Section	Arg	Type	Default	Description
taskset	`task_names`	`list[str] \| None`	`None` (all 87)	Subset filter
taskset	`extras`	`bool`	`false`	Merge the 14 `tasks-extra/` tasks into the grid
taskset	`docker_image`	`str`	`ubuntu:24.04`	Image used when a task's `task.md` does not override
taskset	`workdir`	`str`	`/root`	Sandbox workdir; also where `instruction.md` / data is uploaded
taskset	`skills_remote_dir`	`str`	`/root/.claude/skills`	Where the per-task `environment/skills/` tree is mounted
taskset	`with_skills`	`bool`	`true`	Set `false` for the without-skills half of a paired sweep
taskset	`apt_packages`	`list[str]`	python3, pip, ripgrep, jq, …	Installed once per rollout via `apt-get install`
taskset	`timeout_minutes`	`int`	`480`	Sandbox lifetime (8h)
taskset	`agent_timeout_seconds`	`float`	`7200`	Per-command timeout for the agent.
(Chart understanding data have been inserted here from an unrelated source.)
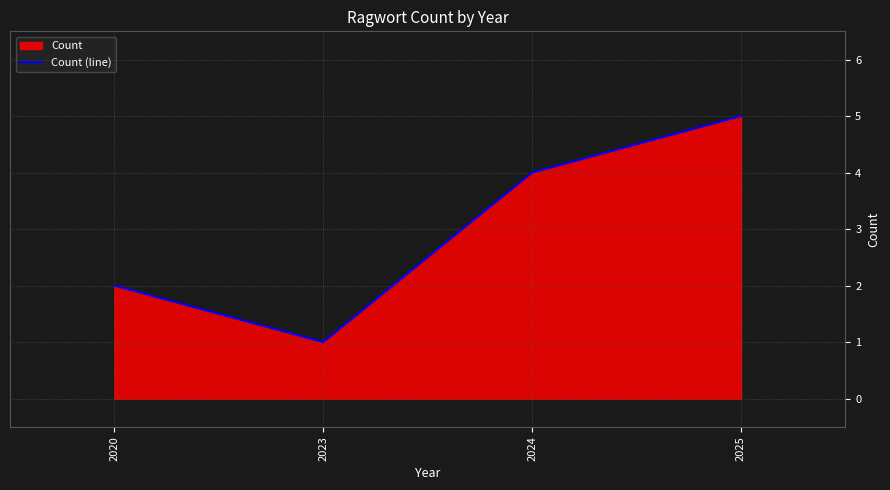

How many lines are shown in the chart?

1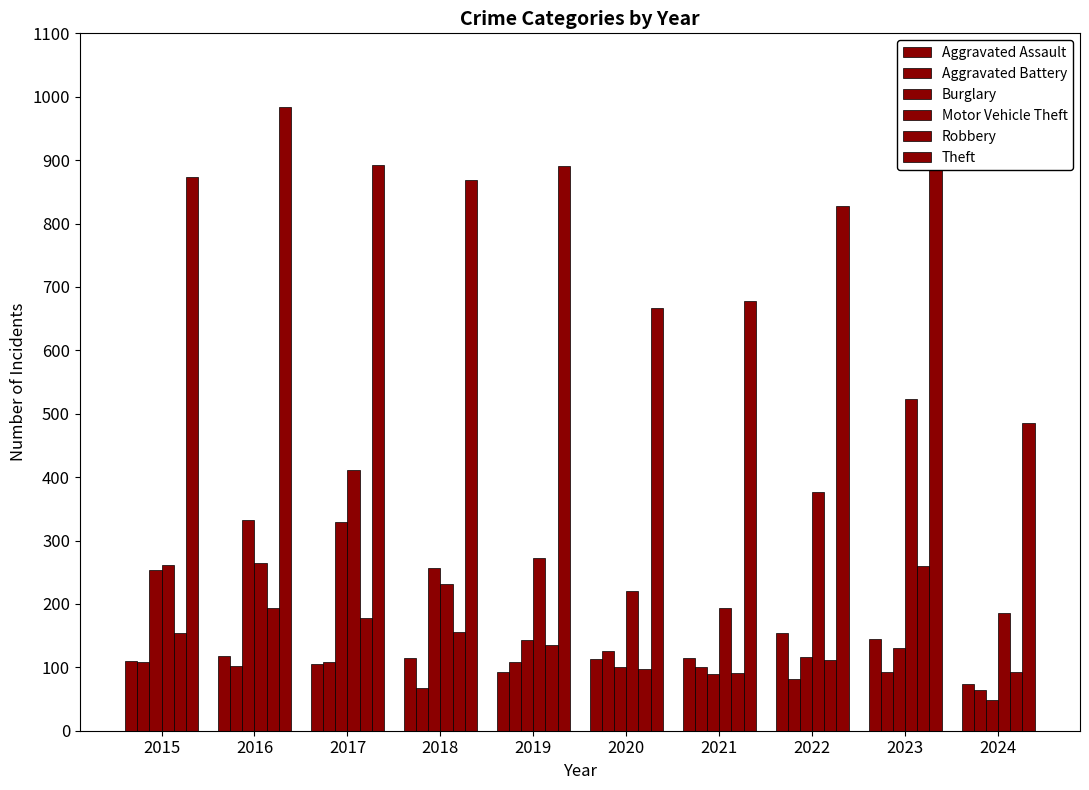

How many bars are there in each group?

6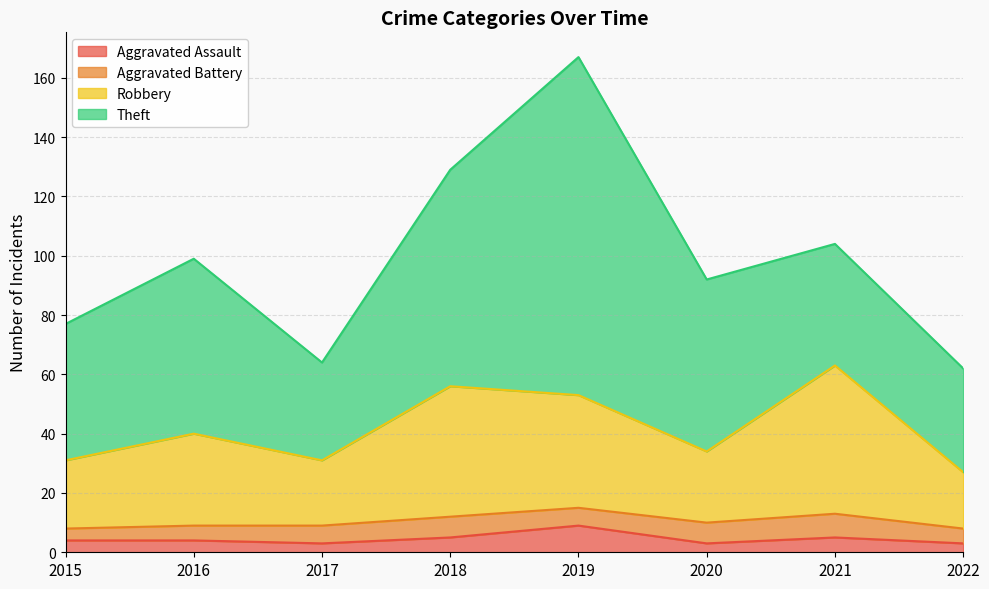

How many data points in Aggravated Assault are less than 4?

3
Foreground HTTP caps at 900s, so anything above 600s is auto-routed through `start_background_job` (polled, ~24h cap).
taskset	`verifier_timeout_seconds`	`float`	`1800`	Verifier script timeout (also background-routed)
harness	`max_turns`	`int`	`60`	OpenCode turn budget
harness	`system_prompt`	`str`	SkillsBench prompt	Override the system prompt
harness	`disabled_tools`	`list[str]`	narrow list	OpenCode tool gating
harness	`agent_workdir`	`str`	`/root`	Where OpenCode `cd`s before running
harness	`install_ripgrep`	`bool`	`false`	Skipped because our apt setup installs ripgrep

Metrics

Metric	Meaning
`reward`	`1.0` iff the task's `verifier/test.sh` wrote a non-zero value to `/logs/verifier/reward.txt`, else `0.0`
`skillsbench_tests` (state)	dict with `returncode`, `stdout`, `stderr` from the verifier — useful for debugging failed rollouts
`skillsbench_error` (state)	exception string if verifier upload/exec itself failed

Caveats

Single base image. Tasks that hard-depend on a custom base image (e.g. a specific CUDA/compiler image, or compose-based tasks) will not match upstream behavior unless their task.md frontmatter sets environment.docker_image.
Network on by default. SkillsBench setup steps apt-get / pip install; the port enables network_access = True per rollout.
verifier/test.sh runs inside the same sandbox. At score time skillsbench_taskmd_reward uploads oracle/ → /oracle and verifier/ → /verifier from the host into the live sandbox, so the agent cannot peek at the oracle before it runs.
No bench-specific judge agents. SkillsBench's bench eval wrapper provides trajectory inspection and skill-coverage metrics; this port stays inside the verifiers.v1 contract and emits the single binary reward.